## The problem
Answer these questions from the excerpt below on Moody's report about GCC corporates:
1. What estimated amount of capital investments underway in the GCC did Moody's say in March could have its funding put in jeopardy?
2. During what period did rated corporates in Dubai repay or refinance maturing capital market debt instruments?
3. Which country does the ratings agency consider possibly blocking the Strait of Hormuz?

The global ratings agency upbeat report on the GCC non-banking companies is in sharp contrast to its recent observation that banks the region would be facing a severe cash shortfall in the wake of cutback of lending by European banks.
In March, Moody’s warned that funding for an estimated $1.8 trillion of capital investments underway in the GCC would be in jeopardy with banks in the region facing a cash crunch.
Moody’s new report, entitled “GCC corporates: Credit quality bolstered by modest global recovery and high oil prices”, argues that GCC corporates have also taken steps to reduce their refinancing exposure and strengthen their liquidity profiles by repaying debt or rolling over previous maturities.
Moody’s notes that rating trends within the main GCC markets are driven by different factors.
“In Dubai, rated corporates with exposure to refinancing risk have successfully repaid or refinanced maturing capital market debt instruments during 2012 first half, thus resolving longstanding uncertainty affecting the emirate,” it said.
In Abu Dhabi and Qatar, the region’s other two main markets, Moody’s expects the generally solid credit profiles of rated issuers to continue benefiting from favourable government policies and strong public finances.
Moody’s scenarios of oil price volatility and regional geopolitical factors would only have a moderately adverse impact on the credit quality of its rated issuers because of the strategic nature of government investment programmes.
“If break-even oil prices were to rise further, the hydrocarbon wealth accumulated over the past decade would allow governments to sustain their spending programmes, thereby limiting the downside risks for corporates that rely on them,” thee report said.
The ratings agency believes that if Iran were to block the Strait of Hormuz, the resulting disruption to oil supplies, while substantial, would likely be short-lived, because this critical channel for global supplies would in all likelihood reopen relatively quickly.
While GCC banks will have to face a short-term liquidity squeeze and a long-term structural shortfall in the event of “a sustained retrenchment” by European banks from the region, ratings agency believes that it would not be a concern for rated corporates in the region.
“Banks’ lending activities to highly rated government-related issuers, or GRIs, which make up a significant portion of Moody’s rated GCC corporates, remains unchanged given that GRIs are less problematic from a risk-weighted asset perspective,” the report said.
“Weaker corporates have either turned to regional or other international banks, or expanded their debt capital market access to offset the reduced lending limits introduced by some European banks,” Moody’s said in its report.

## Data listing
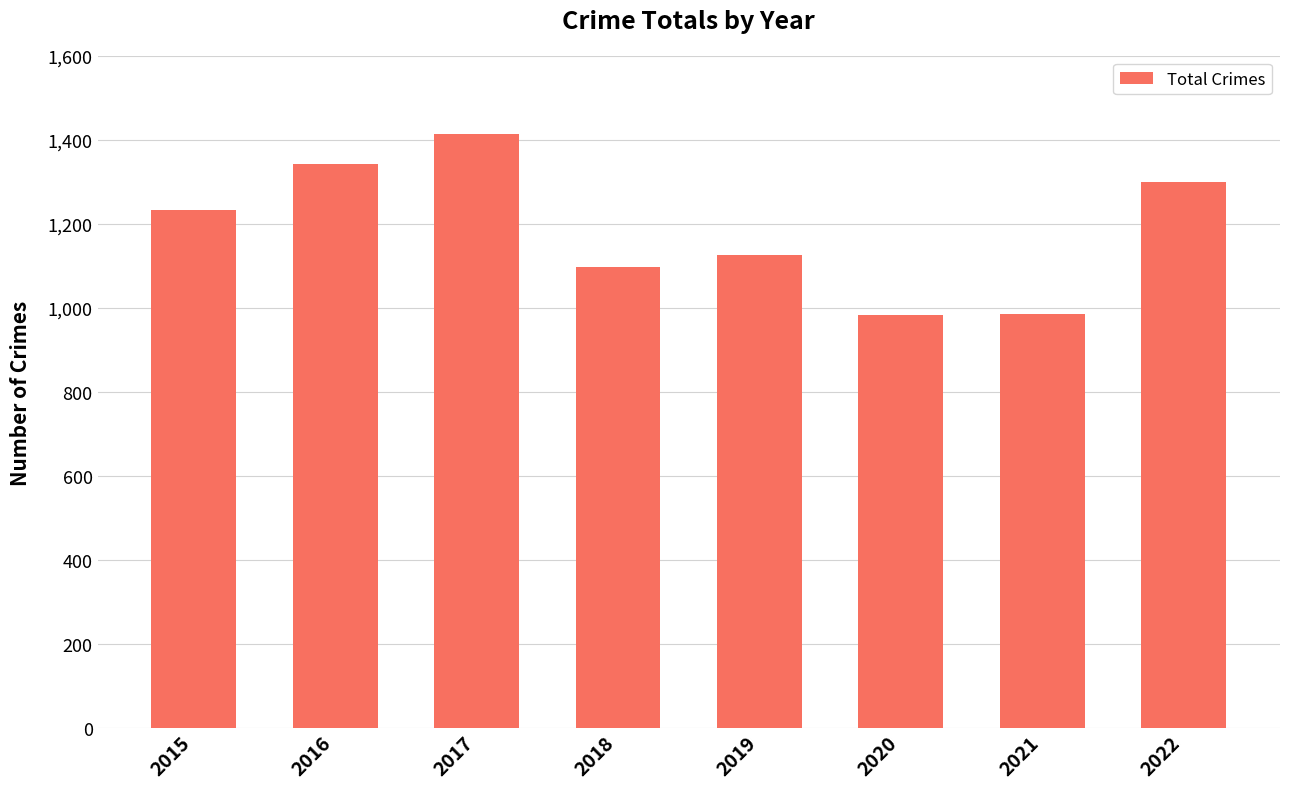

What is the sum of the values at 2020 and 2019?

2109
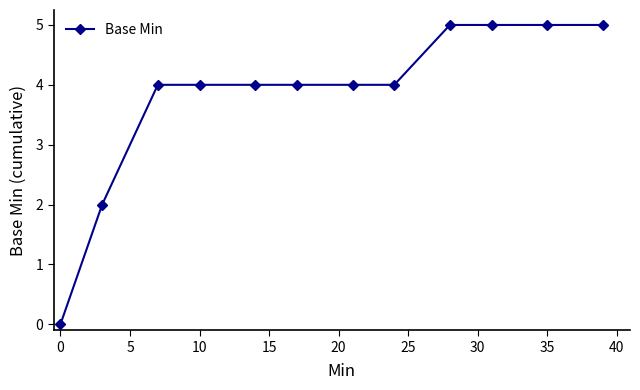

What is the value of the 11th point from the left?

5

--

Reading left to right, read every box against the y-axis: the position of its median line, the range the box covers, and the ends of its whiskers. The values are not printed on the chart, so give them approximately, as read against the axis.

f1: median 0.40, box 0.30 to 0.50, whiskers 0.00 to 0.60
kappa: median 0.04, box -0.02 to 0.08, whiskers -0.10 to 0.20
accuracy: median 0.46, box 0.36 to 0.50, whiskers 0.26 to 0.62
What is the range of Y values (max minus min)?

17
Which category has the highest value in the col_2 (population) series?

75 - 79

## Response below
1. $1.8 trillion
2. The first half of 2012
3. Iran